Na política as palavras são importantes e, infelizmente, o seu mau uso quando aplicadas ao conflito árabe-israelense tem criado percepções que colocam Israel em desvantagem. Como no caso do termo "Cisjordânia", a palavra "ocupação" tem sido seqüestrada por aqueles que desejam pintar Israel da maneira mais negativa possível.

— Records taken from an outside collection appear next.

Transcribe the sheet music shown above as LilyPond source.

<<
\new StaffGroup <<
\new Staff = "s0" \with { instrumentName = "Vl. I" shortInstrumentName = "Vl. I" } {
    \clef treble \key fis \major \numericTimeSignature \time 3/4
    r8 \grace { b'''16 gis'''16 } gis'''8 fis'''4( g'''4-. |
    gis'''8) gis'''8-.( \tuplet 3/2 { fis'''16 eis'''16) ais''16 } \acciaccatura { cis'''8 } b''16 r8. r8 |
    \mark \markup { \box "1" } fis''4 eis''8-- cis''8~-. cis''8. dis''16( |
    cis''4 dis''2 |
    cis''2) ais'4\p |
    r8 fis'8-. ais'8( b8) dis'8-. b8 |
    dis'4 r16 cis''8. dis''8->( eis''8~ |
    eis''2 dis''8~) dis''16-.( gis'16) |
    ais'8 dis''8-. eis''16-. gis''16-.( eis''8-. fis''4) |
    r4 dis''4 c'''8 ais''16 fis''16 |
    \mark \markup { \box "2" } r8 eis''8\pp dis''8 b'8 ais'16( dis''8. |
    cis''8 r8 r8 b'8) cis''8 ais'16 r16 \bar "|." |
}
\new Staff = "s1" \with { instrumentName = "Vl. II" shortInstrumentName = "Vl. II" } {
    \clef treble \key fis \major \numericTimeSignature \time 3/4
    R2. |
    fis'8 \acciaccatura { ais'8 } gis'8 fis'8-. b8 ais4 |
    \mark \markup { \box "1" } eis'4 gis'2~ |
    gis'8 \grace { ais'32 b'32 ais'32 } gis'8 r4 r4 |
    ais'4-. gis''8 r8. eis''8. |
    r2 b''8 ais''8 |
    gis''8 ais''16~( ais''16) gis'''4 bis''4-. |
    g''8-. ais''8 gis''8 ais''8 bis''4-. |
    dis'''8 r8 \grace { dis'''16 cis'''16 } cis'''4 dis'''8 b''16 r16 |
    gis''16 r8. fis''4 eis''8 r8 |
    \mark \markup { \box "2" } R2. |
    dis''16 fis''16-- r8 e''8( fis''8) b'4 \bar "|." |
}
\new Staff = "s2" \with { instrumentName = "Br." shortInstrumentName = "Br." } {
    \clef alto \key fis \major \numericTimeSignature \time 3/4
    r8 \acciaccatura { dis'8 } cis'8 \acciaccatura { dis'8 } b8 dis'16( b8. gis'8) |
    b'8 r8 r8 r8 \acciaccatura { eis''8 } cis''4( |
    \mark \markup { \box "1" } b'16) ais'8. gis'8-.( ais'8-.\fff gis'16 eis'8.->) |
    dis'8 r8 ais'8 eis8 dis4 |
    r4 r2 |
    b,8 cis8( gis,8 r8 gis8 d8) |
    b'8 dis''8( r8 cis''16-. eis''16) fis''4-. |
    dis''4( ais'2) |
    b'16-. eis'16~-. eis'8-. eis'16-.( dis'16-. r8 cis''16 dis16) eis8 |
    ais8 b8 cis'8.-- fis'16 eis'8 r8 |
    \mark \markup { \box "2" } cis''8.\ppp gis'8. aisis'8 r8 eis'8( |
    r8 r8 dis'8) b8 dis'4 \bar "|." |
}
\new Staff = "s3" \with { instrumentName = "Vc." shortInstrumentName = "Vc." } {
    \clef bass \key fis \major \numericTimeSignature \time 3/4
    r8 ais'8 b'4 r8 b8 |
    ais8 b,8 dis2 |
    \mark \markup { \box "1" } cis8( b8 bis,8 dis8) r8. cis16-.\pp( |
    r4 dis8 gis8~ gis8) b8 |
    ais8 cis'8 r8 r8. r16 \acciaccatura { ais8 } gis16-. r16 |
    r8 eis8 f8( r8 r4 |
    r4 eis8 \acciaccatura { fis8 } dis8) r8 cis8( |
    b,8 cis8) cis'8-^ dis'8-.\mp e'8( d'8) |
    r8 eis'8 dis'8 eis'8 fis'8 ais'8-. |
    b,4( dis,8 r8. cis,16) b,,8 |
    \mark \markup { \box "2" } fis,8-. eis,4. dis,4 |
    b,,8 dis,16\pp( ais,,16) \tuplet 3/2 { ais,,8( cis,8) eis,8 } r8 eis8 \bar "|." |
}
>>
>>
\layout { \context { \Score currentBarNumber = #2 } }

Essa palavra também dá aos seus defensores um meio de tentar explicar o terrorismo como "resistência à ocupação", como se mulheres e crianças assassinadas por terroristas suicidas em ônibus, pizzarias e centros comerciais fossem responsáveis pela situação dos árabes.
Dadas as conotações negativas de um "ocupante", não é de se surpreender que porta-vozes árabes usem essa palavra, ou algumas variantes, tantas vezes quantas forem possíveis quando são entrevistados.
A descrição mais precisa dos territórios em Judéia e Samaria é de territórios "em disputa". De fato, a maior parte dos territórios em disputa ao redor do mundo não é considerada como ocupada pela parte que os controla. Isso se aplica, por exemplo, à duramente contestada região da Cachemira.
FROM "OCCUPIED TERRITORIES" TO "DISPUTED TERRITORIES
DISPUTED TERRITORIES: Forgotten Facts About the West Bank and Gaza Strip
O resultado de mentiras e meias-verdades como as mapa do topo é uma inversão moral fabulosa: os israelenses, atacados pelos árabes em todas as guerras e dispostos a devolver o que conquistaram legalmente, se tornam “colonialistas” porque, afinal, os “palestinos” têm que aparecer na imprensa como vítimas da “ocupação” israelense.